Jay: Okay. The same thing worked, for example, for call to action buttons when we asked. Any of the AI tools, uh, hey, what is the right call to action button? Words to put on the call to action button for this offer. And then we said, uh, we want you to simulate a hundred thousand people interacting with this call to action button.
Jay: What should the language be? When we tested it head to head, we found that the a hundred thousand person prompt generated a two x increase in click-through rate. Versus the prompt, uh, response that it got when we didn't ask it to do the a hundred thousand thing. So whatever it is that you're asking AI to do, if you ask it to predict how a hundred thousand real subscribers predict how a hundred thousand real readers.
Jay: Simulate a hundred thousand people, blah, blah, blah. It radically changes the depth and the accuracy and the level of information that you're getting back, and it doesn't cost you anything. So if you've never tried that, I strongly recommend it. It's kind of cool. All right, let's get on to the ridiculous question.
Jay: Okay. Jay, what do we got? I am Jay. What's going on? This is a question from Jared from Dallas. Your cowboys stink. Although they did win last week, so, but they stink. No offense. Sorry. I'm mean, I hate for that, but they kind of stink. Anyway, Jay, I hate talking to people on the phone by the way. So do i. I hate talking to people on the phone, but texting is annoying and hard to have relationships that way.

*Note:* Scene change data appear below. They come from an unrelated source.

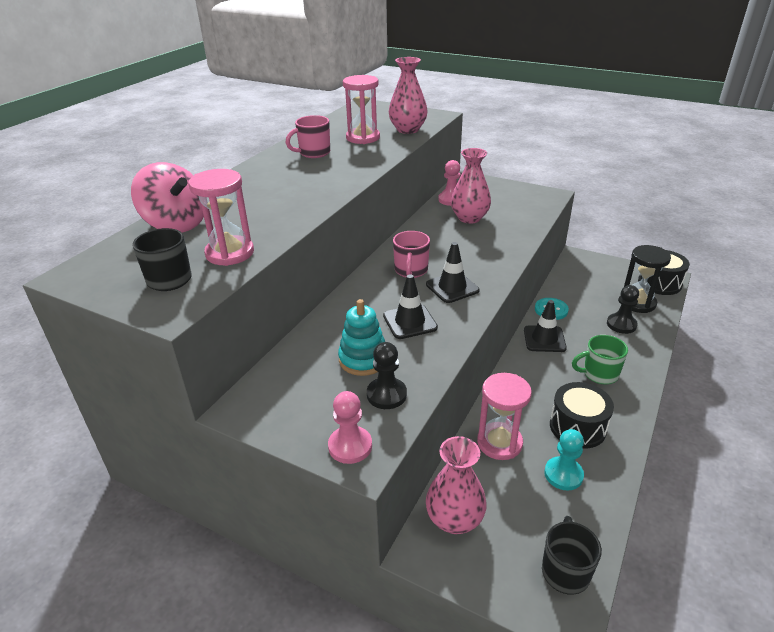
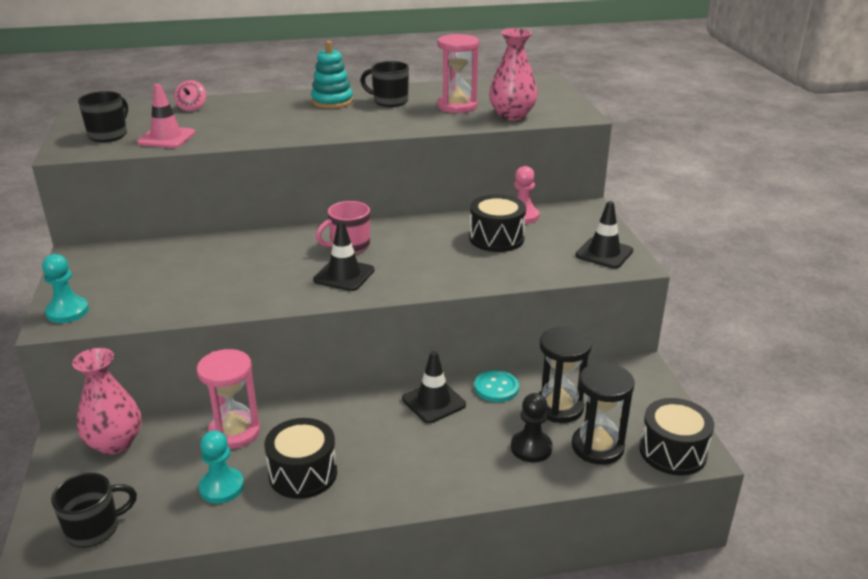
camera: 50 degrees right, 5 degrees down
(176, 224) = (192, 108): pink spinning top -> pink spinning top, size x0.48
(230, 253) = (166, 138): pink hourglass -> pink traffic cone
(313, 153) = (389, 101): pink mug -> black mug
(350, 446) = (67, 312): pink pawn -> turquoise pawn
(363, 359) = (183, 276): turquoise stacking toy -> turquoise stacking toy (332, 101)
(386, 394) = (144, 303): black pawn -> none
(410, 322) = (261, 276): black traffic cone -> black traffic cone (604, 253)
(469, 218) = (496, 238): pink vase -> black drum
(590, 298) = (559, 407): none -> black hourglass
(599, 374) = (411, 460): green mug -> none

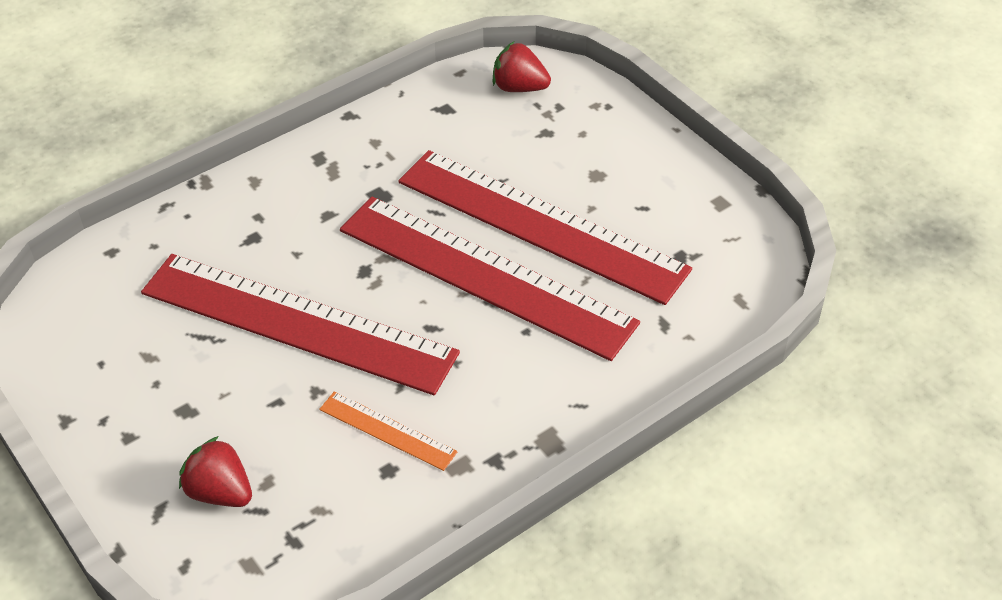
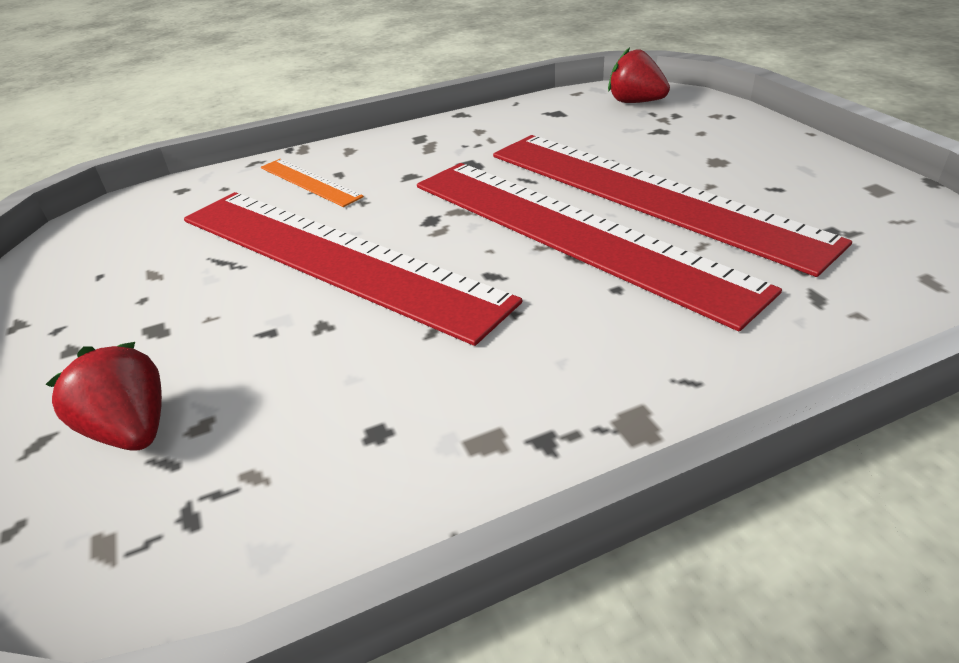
camera: 15 degrees right, 10 degrees down
(387, 430) = (395, 380): orange ruler -> orange ruler (310, 182)

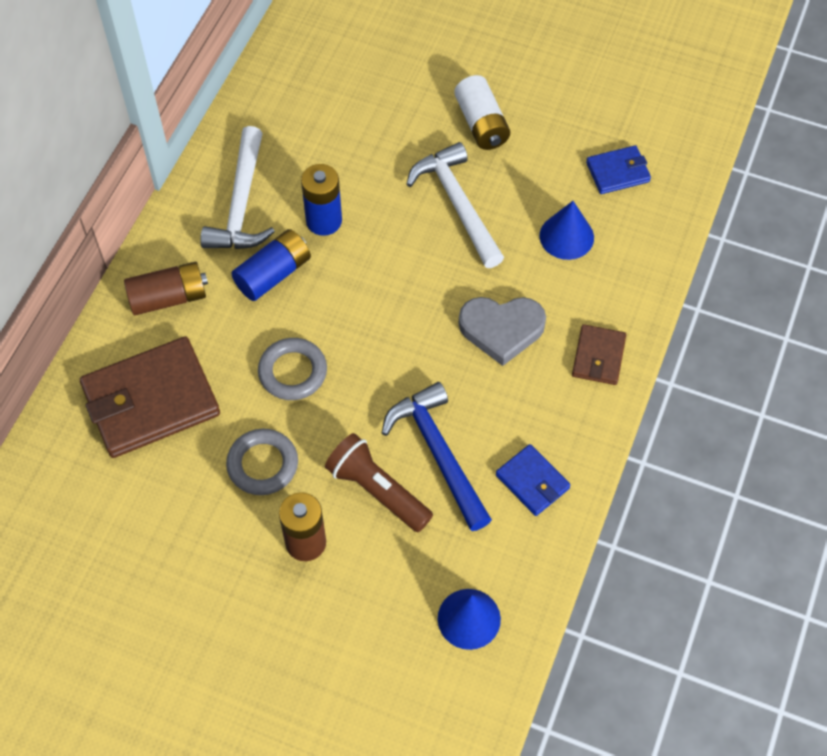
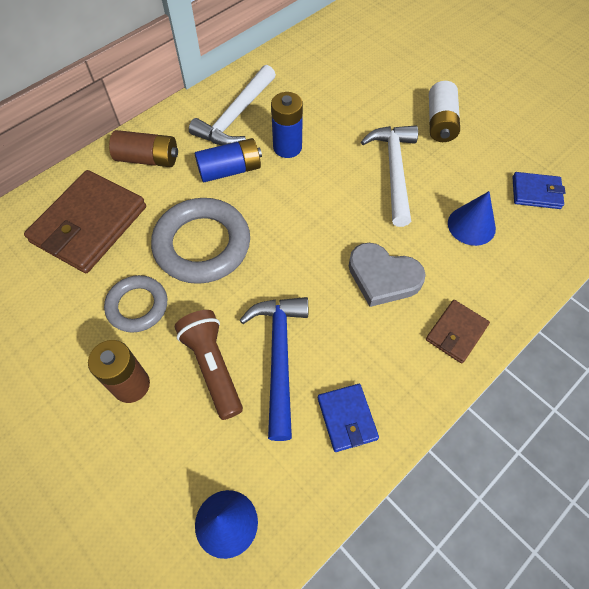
camera: 25 degrees right, 0 degrees up
(151, 401) = (89, 224): brown wallet -> brown wallet turned 60 degrees counterclockwise
(293, 372) = (202, 245): grey ring -> grey ring, size x1.67

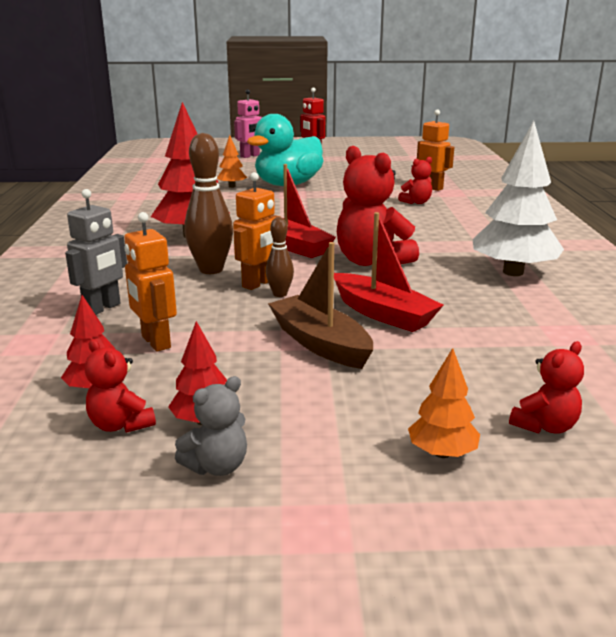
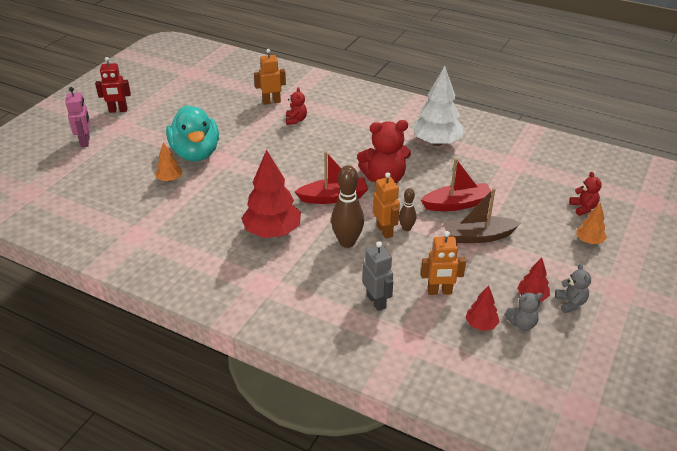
camera: 60 degrees left, 15 degrees up
(121, 424) = (522, 323): red teddy bear -> grey teddy bear

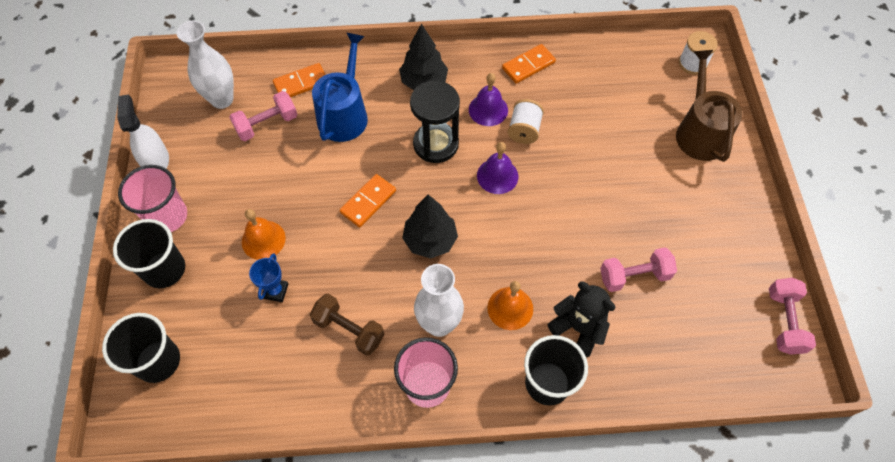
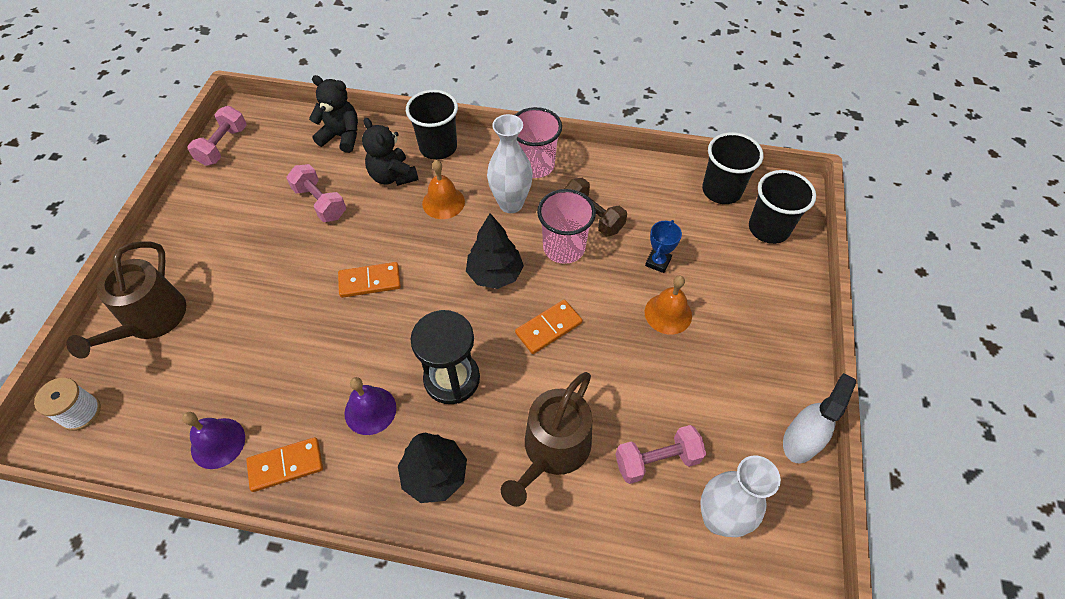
camera: 165 degrees left, 5 degrees down
(156, 161) = (800, 441): white spray bottle -> white spray bottle turned 150 degrees counterclockwise
(164, 269) = (772, 306): black cup -> black cup (721, 190)
(167, 216) = (776, 364): pink cup -> pink cup (564, 248)
(301, 83) = (604, 518): orange domino -> orange domino (370, 281)
(344, 114) = (553, 450): blue watering can -> brown watering can
(497, 176) = (398, 324): purple bell -> purple bell (218, 443)
(524, 130) = (341, 371): white spool -> none
(634, 276) = (320, 203): pink dumbbell -> pink dumbbell turned 45 degrees clockwise
(665, 370) = (341, 136): none -> black teddy bear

Jay: I don't want to be isolated. What can I do? Oh wow. This is like a deep question. Uh, I relate to this and I actually have a solve for this. I don't like talking to people on the phone. Either and texting is annoying 'cause I never know how to end the conversation. Right. You know, we go back and forth, back and forth and I really, I'm not able to get enough words out.
Jay: I don't feel like typing. It's all very, very annoying to me. So I have migrated something this year, which has been awesome and I recommend it to everybody. Which is voice memos. So I'm a big voice memo person. That's when you click on that like little orange button on your phone, and then you can talk as if it's a voicemail and then you send it to the person.
Jay: And I would say that 90% of the conversations I have now are texting. I'm sending voice memos to people and they could be two minutes, three minutes, four minutes, whatever, and then they voice memo me back. Okay. And the cool part is, it's like. Being able to have a phone conversation that you can end and also you feel like you're having a relationship with the person because you're hearing their voice and all the things and it's very long and you listen to it on when you wanna listen to it.
Jay: I am telling everybody out there, if you are not on Team Voice Memo. This is awesome, especially if you, I mean, some people like talking on the phone. I don't know. I get in my car, my wife's always like, call your friends on the way home from work when you're driving home. I'm like, I don't wanna do that. I wanna listen to a horrible podcast or some cheesy eighties music.
Jay: I don't wanna call anybody. And then I wind up not calling people, but the voice memo is the happy middle ground. So. No one's gonna do it. No one's gonna listen to me. Everyone's gonna say I'm a dork. Uh, but I'm telling you, this is pretty cool. What's not cool is me. I'm not cool. What else do I have to tell everybody?
Jay: I don't know. Uh, I was just thinking about Stranger things. Am I gonna watch Stranger Things? That's a hard pivot. Um, I don't know. I gave up after season two and everyone's telling me, hurry up and watch season three and four. I don't think I care at at all. It went off the rails. What am I talking about? I don't know.
Jay: Anyway, appreciate you being here. Try out that a hundred thousand thing. It's pretty cool, and uh, I'll check you later.